▶ **TO DO**
Word for word, retype the lines from the one containing "2. Literature review" to the one containing "3. Constructing a" below, keeping both end lines and dropping the pictures.

○ ○ ○ ○ ○

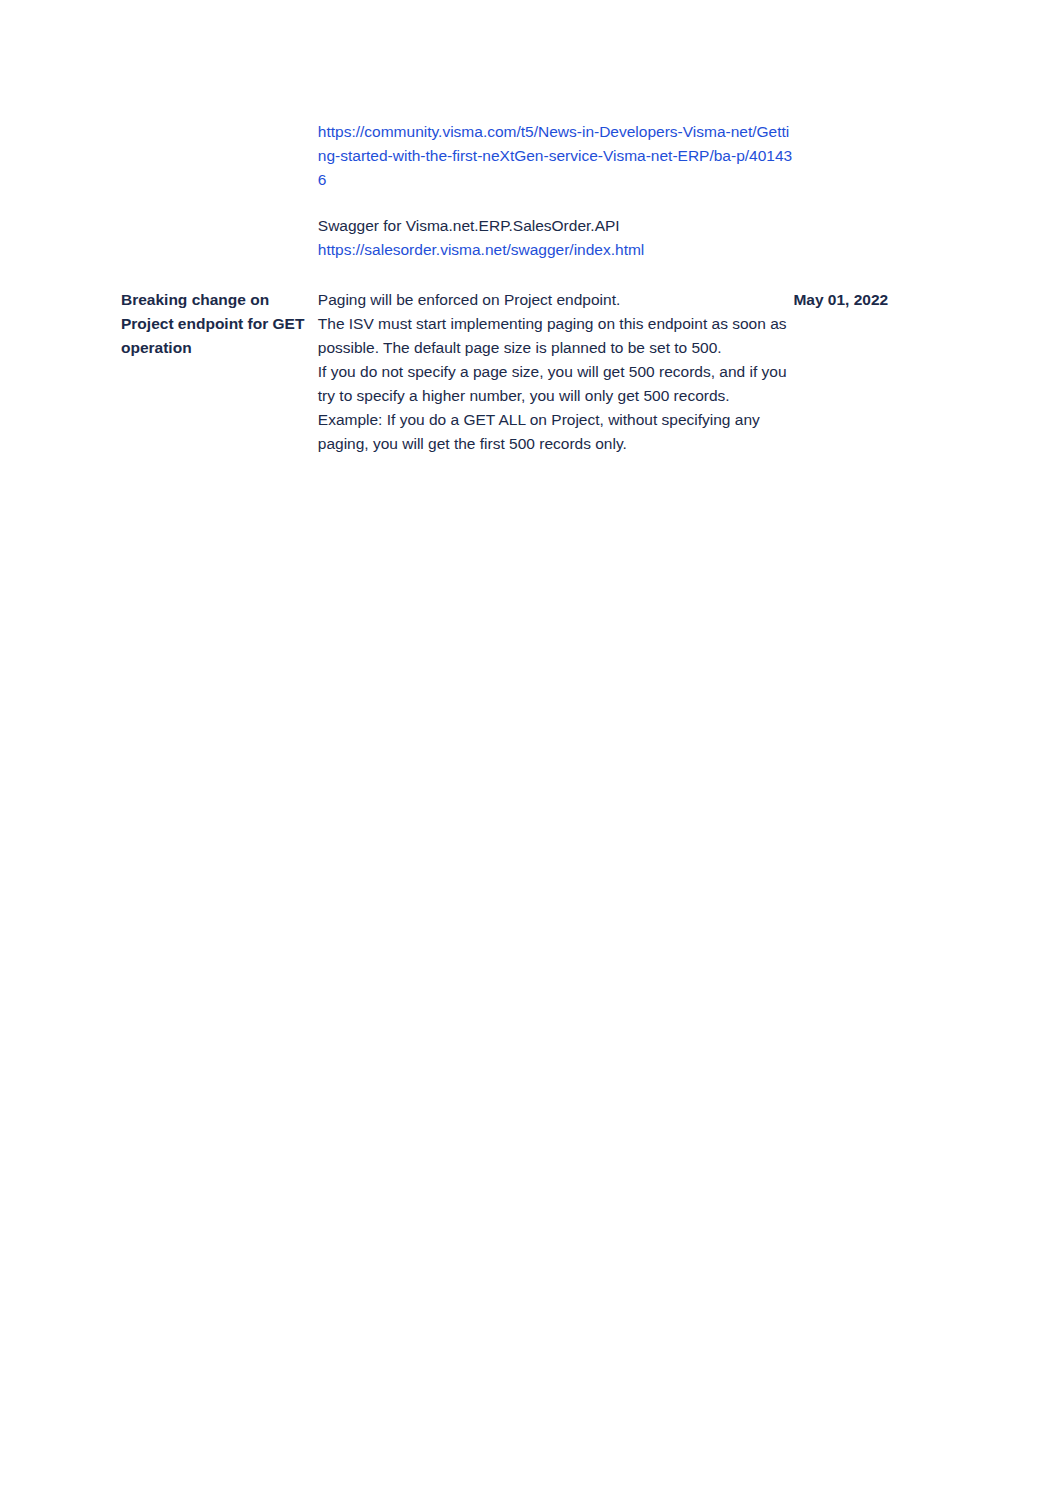| | https://community.visma.com/t5/News-in-Developers-Visma-net/Getting-started-with-the-first-neXtGen-service-Visma-net-ERP/ba-p/401436 Swagger for Visma.net.ERP.SalesOrder.API https://salesorder.visma.net/swagger/index.html | |
| Breaking change on Project endpoint for GET operation | Paging will be enforced on Project endpoint. The ISV must start implementing paging on this endpoint as soon as possible. The default page size is planned to be set to 500. If you do not specify a page size, you will get 500 records, and if you try to specify a higher number, you will only get 500 records. Example: If you do a GET ALL on Project, without specifying any paging, you will get the first 500 records only. | May 01, 2022 |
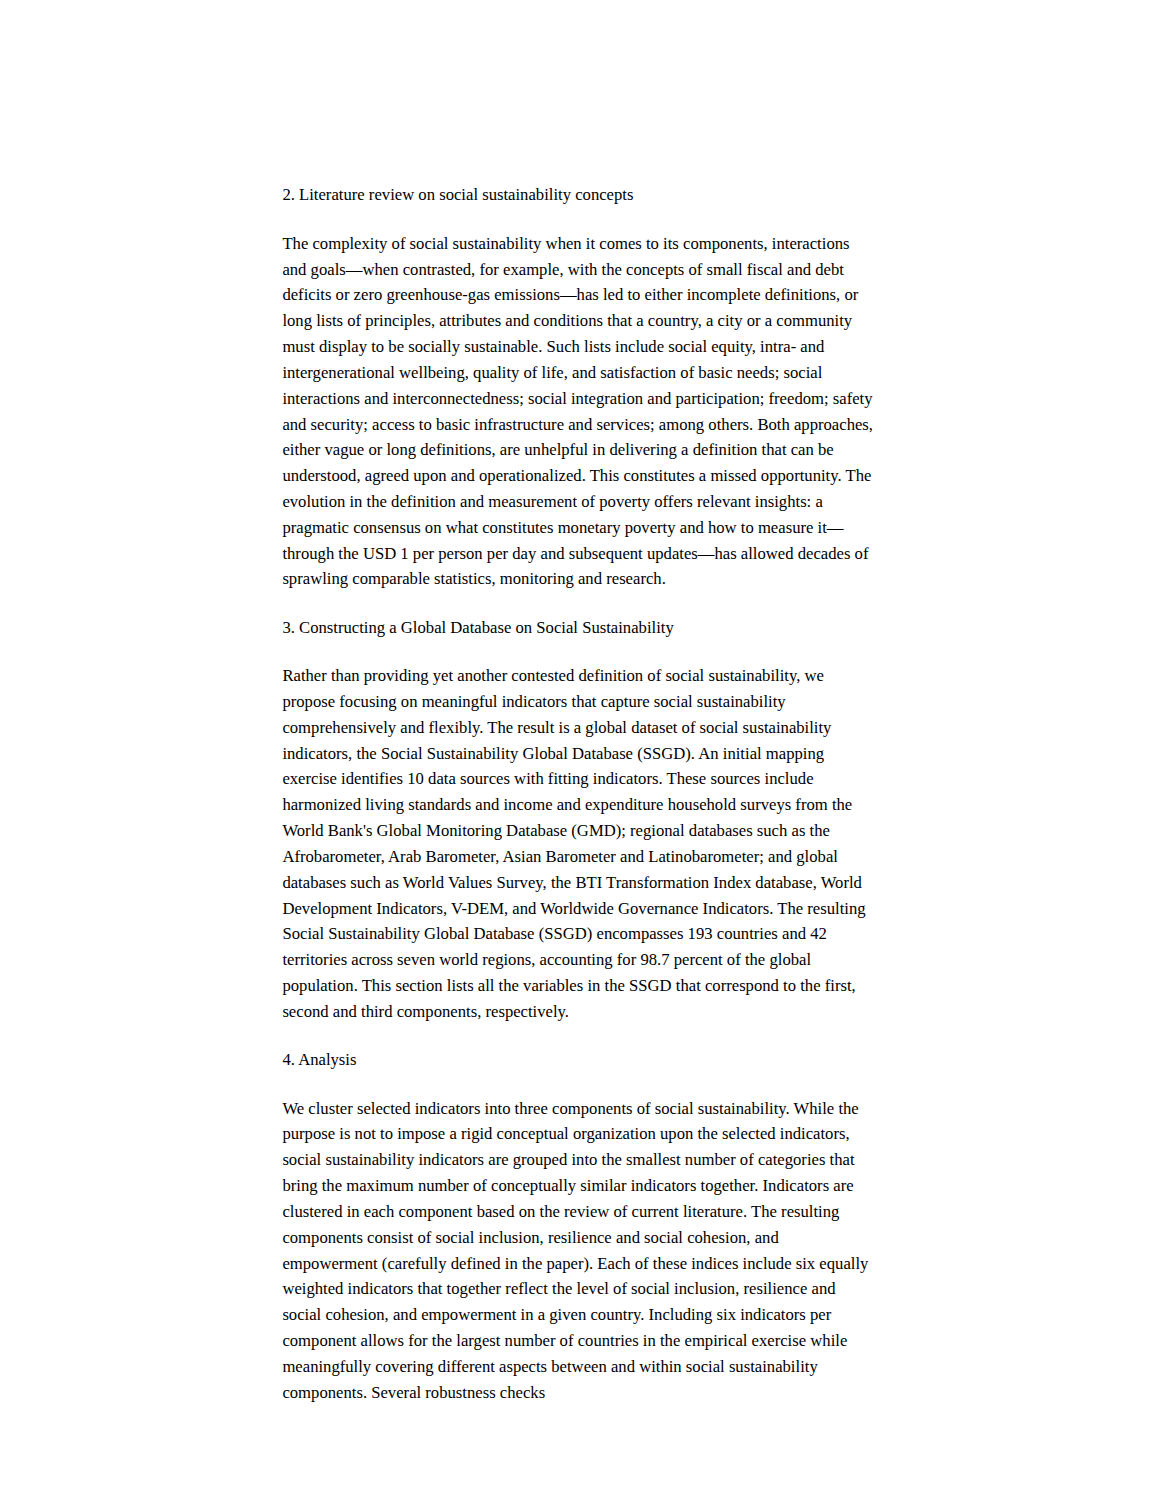2. Literature review on social sustainability concepts
The complexity of social sustainability when it comes to its components, interactions and goals—when contrasted, for example, with the concepts of small fiscal and debt deficits or zero greenhouse-gas emissions—has led to either incomplete definitions, or long lists of principles, attributes and conditions that a country, a city or a community must display to be socially sustainable. Such lists include social equity, intra- and intergenerational wellbeing, quality of life, and satisfaction of basic needs; social interactions and interconnectedness; social integration and participation; freedom; safety and security; access to basic infrastructure and services; among others. Both approaches, either vague or long definitions, are unhelpful in delivering a definition that can be understood, agreed upon and operationalized. This constitutes a missed opportunity. The evolution in the definition and measurement of poverty offers relevant insights: a pragmatic consensus on what constitutes monetary poverty and how to measure it—through the USD 1 per person per day and subsequent updates—has allowed decades of sprawling comparable statistics, monitoring and research.
3. Constructing a Global Database on Social Sustainability
Rather than providing yet another contested definition of social sustainability, we propose focusing on meaningful indicators that capture social sustainability comprehensively and flexibly. The result is a global dataset of social sustainability indicators, the Social Sustainability Global Database (SSGD). An initial mapping exercise identifies 10 data sources with fitting indicators. These sources include harmonized living standards and income and expenditure household surveys from the World Bank's Global Monitoring Database (GMD); regional databases such as the Afrobarometer, Arab Barometer, Asian Barometer and Latinobarometer; and global databases such as World Values Survey, the BTI Transformation Index database, World Development Indicators, V-DEM, and Worldwide Governance Indicators. The resulting Social Sustainability Global Database (SSGD) encompasses 193 countries and 42 territories across seven world regions, accounting for 98.7 percent of the global population. This section lists all the variables in the SSGD that correspond to the first, second and third components, respectively.
4. Analysis
We cluster selected indicators into three components of social sustainability. While the purpose is not to impose a rigid conceptual organization upon the selected indicators, social sustainability indicators are grouped into the smallest number of categories that bring the maximum number of conceptually similar indicators together. Indicators are clustered in each component based on the review of current literature. The resulting components consist of social inclusion, resilience and social cohesion, and empowerment (carefully defined in the paper). Each of these indices include six equally weighted indicators that together reflect the level of social inclusion, resilience and social cohesion, and empowerment in a given country. Including six indicators per component allows for the largest number of countries in the empirical exercise while meaningfully covering different aspects between and within social sustainability components. Several robustness checks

○ ○ ○ ○ ○

▶ **EXPECTED OUTPUT**
2. Literature review on social sustainability concepts
The complexity of social sustainability when it comes to its components, interactions and goals—when contrasted, for example, with the concepts of small fiscal and debt deficits or zero greenhouse-gas emissions—has led to either incomplete definitions, or long lists of principles, attributes and conditions that a country, a city or a community must display to be socially sustainable. Such lists include social equity, intra- and intergenerational wellbeing, quality of life, and satisfaction of basic needs; social interactions and interconnectedness; social integration and participation; freedom; safety and security; access to basic infrastructure and services; among others. Both approaches, either vague or long definitions, are unhelpful in delivering a definition that can be understood, agreed upon and operationalized. This constitutes a missed opportunity. The evolution in the definition and measurement of poverty offers relevant insights: a pragmatic consensus on what constitutes monetary poverty and how to measure it—through the USD 1 per person per day and subsequent updates—has allowed decades of sprawling comparable statistics, monitoring and research.
3. Constructing a Global Database on Social Sustainability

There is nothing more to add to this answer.